Functional requirements
The SLS concept is designed to meet the following functional requirements established by the ISS International Partners (CSA, ESA,
JAXA, NASA and RSA):
- Subject size: 5th % Japanese ♀ – 95th % American ♂.
- Static load range: 178 – 979 N.
- Load adjusted in 22.3 N steps.
- Static load accuracy: ±5 %
- Dynamic load accuracy: ±15 %
- Total dynamic load accuracy ±20 % (left plus right).
- Load rate: 89.2 – 133.5 N/s (initialization).
- Load rate: 22.3 – 44.5 N/s (stage transition/session end).
- Vertical displacement: ±10.2 cm.
- Pull-down cords origin: < 55 cm apart, within ±2.5 cm of
the fore-aft centerline of the tread surface, within ±5.1 cm
of the running surface plane. - Subject displacements: over the entire tread surface.
- Attach/detach: < 2 minutes.
- Emergency egress: < 30 s.
- Tension measured at ≥250 Hz and stored periodically.
- Engineering data measured every 10 s and stored > 2
weeks. - Operating lifetime of 10 years.
- Maintenance/repair specifications based upon 4 subjects
running 1 h/day and 4 days/week. - Annual on-orbit maintenance: < 12 h for a 3-person crew.
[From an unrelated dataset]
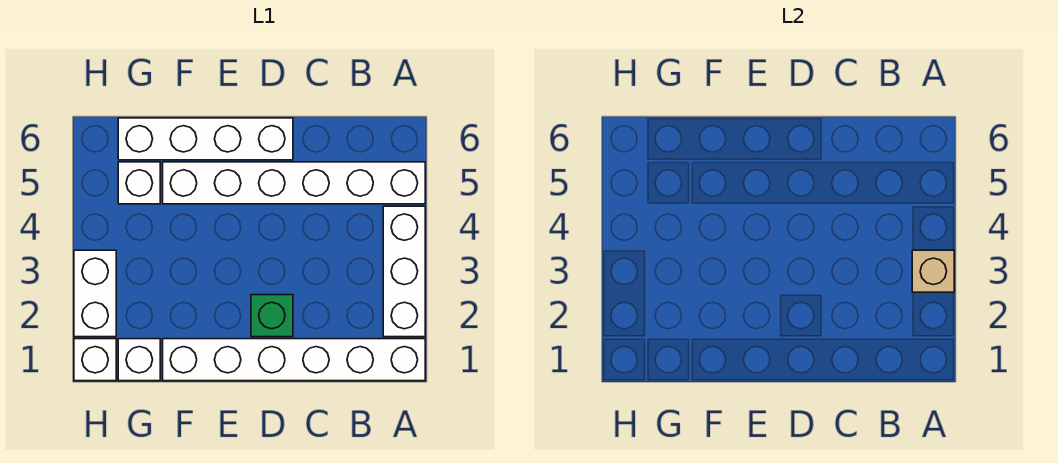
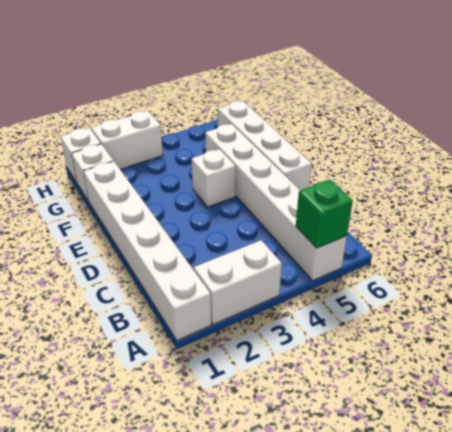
white 1x3 brick [383,206,425,337] -> white 1x2 brick [194,240,282,324]
tan 1x1 brick [912,250,954,292] -> none
green 1x1 brick [251,295,293,337] -> green 1x1 brick moved to [296,179,353,248]
white 1x1 brick [118,162,160,204] -> white 1x1 brick moved to [192,149,236,207]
- T2 system noise < 65 dBA at a distance of 60 cm.
Accomodation
The SLS is designed to fit the allocated volume within the T2 ISPR rack
Prototype
The T2 SLS prototype is currently mounted in a simple test rack that allows the SLS to be driven with approximately sine wave displacements ranging in amplitude from ±5.0 cm to ±12.5 cm in 2.5 cm increments.
The ‘step frequency’ can be varied from 0.1 Hz to 3 Hz.
The pull-down force can be varied continuously between 0 and more than 500 N.
A dedicated software allows to:
- control manually or automatically the SLS (pressure, force, speed, start, stop, acquisition, motor speed, pressure and force level)
- Monitor all parameters of the SLS
- Record data for further analysis
- test the SLS performances under all possible conditions of loads, displacements and speeds.